__WORK ORDER__
Report each line of the entries that contains the word "Chemical", copied in full.

__PROVIDED INFORMATION__
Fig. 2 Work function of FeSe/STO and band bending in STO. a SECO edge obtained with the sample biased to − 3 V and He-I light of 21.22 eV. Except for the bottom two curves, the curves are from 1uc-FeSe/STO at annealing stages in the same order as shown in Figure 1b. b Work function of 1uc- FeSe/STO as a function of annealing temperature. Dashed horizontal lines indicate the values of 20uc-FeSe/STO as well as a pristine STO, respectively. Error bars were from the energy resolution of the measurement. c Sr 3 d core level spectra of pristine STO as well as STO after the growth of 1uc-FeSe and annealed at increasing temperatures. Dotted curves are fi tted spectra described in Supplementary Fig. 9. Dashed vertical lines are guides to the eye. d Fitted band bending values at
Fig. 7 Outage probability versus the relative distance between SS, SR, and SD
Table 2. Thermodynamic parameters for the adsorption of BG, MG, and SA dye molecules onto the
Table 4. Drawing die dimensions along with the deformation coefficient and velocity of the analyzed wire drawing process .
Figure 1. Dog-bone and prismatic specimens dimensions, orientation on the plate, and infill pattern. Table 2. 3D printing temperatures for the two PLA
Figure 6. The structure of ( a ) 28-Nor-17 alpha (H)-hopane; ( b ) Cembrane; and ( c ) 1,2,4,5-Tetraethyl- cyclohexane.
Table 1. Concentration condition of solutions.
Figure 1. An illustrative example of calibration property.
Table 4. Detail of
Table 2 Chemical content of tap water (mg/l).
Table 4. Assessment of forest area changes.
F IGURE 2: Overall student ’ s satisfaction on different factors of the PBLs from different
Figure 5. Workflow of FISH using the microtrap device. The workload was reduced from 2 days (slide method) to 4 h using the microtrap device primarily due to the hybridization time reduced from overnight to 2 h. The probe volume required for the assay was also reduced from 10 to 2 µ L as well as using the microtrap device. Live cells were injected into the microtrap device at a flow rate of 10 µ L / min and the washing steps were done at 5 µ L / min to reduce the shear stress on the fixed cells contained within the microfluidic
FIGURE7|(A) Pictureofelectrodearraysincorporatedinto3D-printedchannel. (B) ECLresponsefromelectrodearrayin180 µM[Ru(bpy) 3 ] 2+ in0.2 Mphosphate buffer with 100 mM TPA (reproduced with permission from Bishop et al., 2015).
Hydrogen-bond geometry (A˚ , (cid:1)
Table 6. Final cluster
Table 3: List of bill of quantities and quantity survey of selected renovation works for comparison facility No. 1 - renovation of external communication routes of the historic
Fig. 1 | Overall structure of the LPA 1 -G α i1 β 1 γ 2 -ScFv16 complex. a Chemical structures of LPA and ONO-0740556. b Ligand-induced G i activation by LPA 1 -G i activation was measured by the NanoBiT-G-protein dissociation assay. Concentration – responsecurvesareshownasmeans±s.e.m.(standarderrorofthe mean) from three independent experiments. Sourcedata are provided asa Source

__WORKED SOLUTION__
Table 2 Chemical content of tap water (mg/l).
Fig. 1 | Overall structure of the LPA 1 -G α i1 β 1 γ 2 -ScFv16 complex. a Chemical structures of LPA and ONO-0740556. b Ligand-induced G i activation by LPA 1 -G i activation was measured by the NanoBiT-G-protein dissociation assay. Concentration – responsecurvesareshownasmeans±s.e.m.(standarderrorofthe mean) from three independent experiments. Sourcedata are provided asa Source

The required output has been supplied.